The UK infrastructure landscape is set for a major shake-up as HICL Infrastructure and The Renewables Infrastructure Group (TRIG) agree to merge, creating a £3.98 billion ($5.2B) listed giant.
This combination marks one of the most significant moves in the UK’s alternatives and infrastructure sector in years — especially during a period of persistent valuation pressure and industry-wide convergence between core infrastructure and energy transition assets.

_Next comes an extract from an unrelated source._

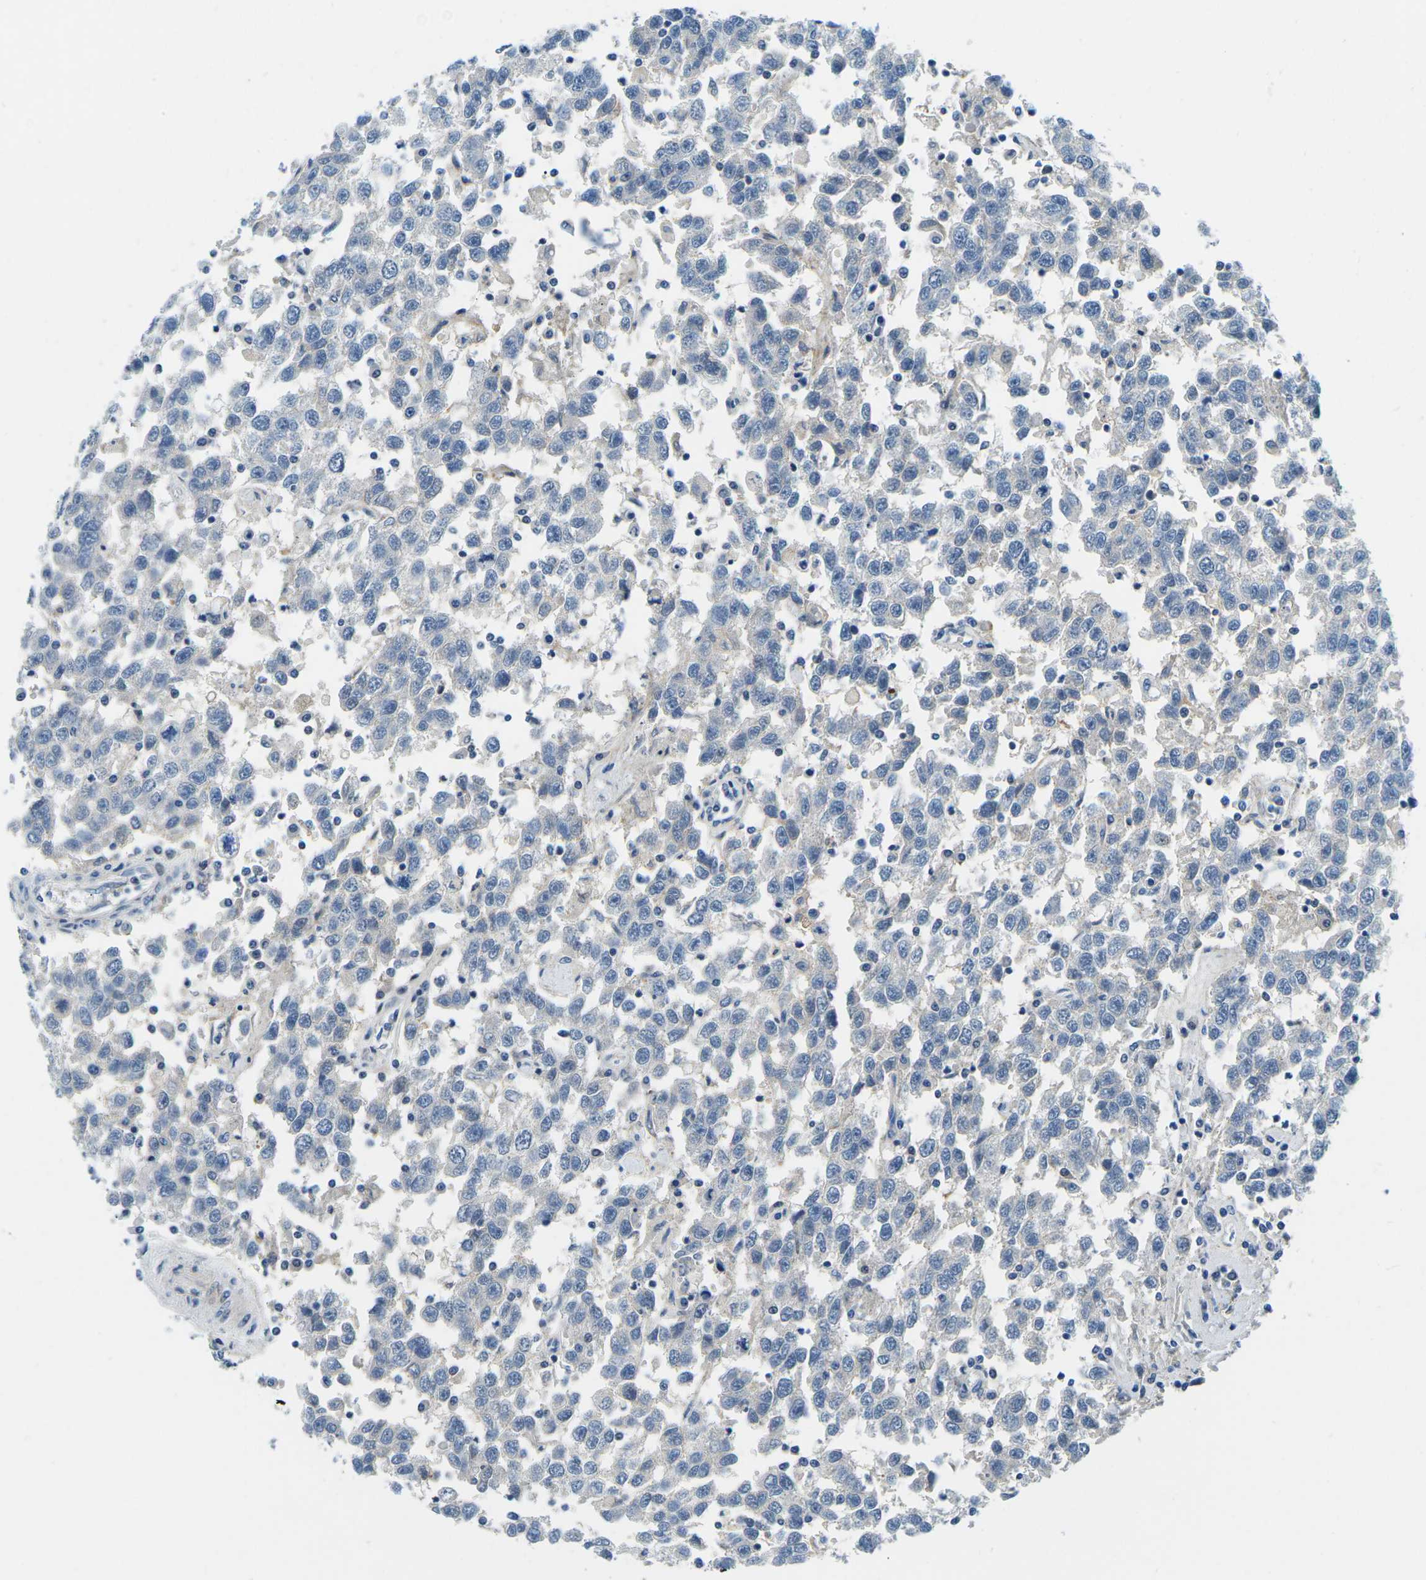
{"staining": {"intensity": "negative", "quantity": "none", "location": "none"}, "tissue": "testis cancer", "cell_type": "Tumor cells", "image_type": "cancer", "snomed": [{"axis": "morphology", "description": "Seminoma, NOS"}, {"axis": "topography", "description": "Testis"}], "caption": "Tumor cells show no significant positivity in testis cancer (seminoma). Brightfield microscopy of immunohistochemistry (IHC) stained with DAB (brown) and hematoxylin (blue), captured at high magnification.", "gene": "CFB", "patient": {"sex": "male", "age": 41}}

🔍 Key Highlights of the Merger
- 🏗 £3.98B market value, becoming the largest UK-listed infrastructure investment firm
- ⚡ Combined portfolio of:
- 100+ core infrastructure assets (social infrastructure, utilities, transport) from HICL
- 2.3 GW renewables (solar, wind, battery storage) from TRIG across the UK & Europe
- 💼 Net assets exceed £5.3B
- 🔄 TRIG will be voluntarily wound up; assets transferred to HICL
- 💷 £350M liquidity package, including:
- Partial cash exit option
- Sun Life (HICL’s manager parent) committing to share purchases post-merger
- 🗳 Combined ownership:
- HICL shareholders: 56%
- TRIG shareholders: 44%
📈 Why This Matters
RBC Capital Markets called the merger a “positive move” — citing:
- Stronger scale
- Higher return potential
- Improved competitive positioning
- Greater ability to pursue long-duration, higher-yield infrastructure & energy transition investments
Investors will gain:
- 🎯 Dividend target: 9 pence/share
- 📊 Projected NAV total return: >10% annually
⏳ Timeline
- Deal expected to close: Q1 2026
- Advisors:
- HICL → Goldman Sachs & Investec
- TRIG → BNP Paribas
🌱 A Transformational Step for UK Infrastructure
This merger reflects a broader shift:
📉 lower valuations →
📈 consolidation →
⚡ stronger platforms ready to scale energy transition & core infrastructure investment.
The combined powerhouse positions the UK as a more unified, competitive player in the future of sustainable and essential infrastructure.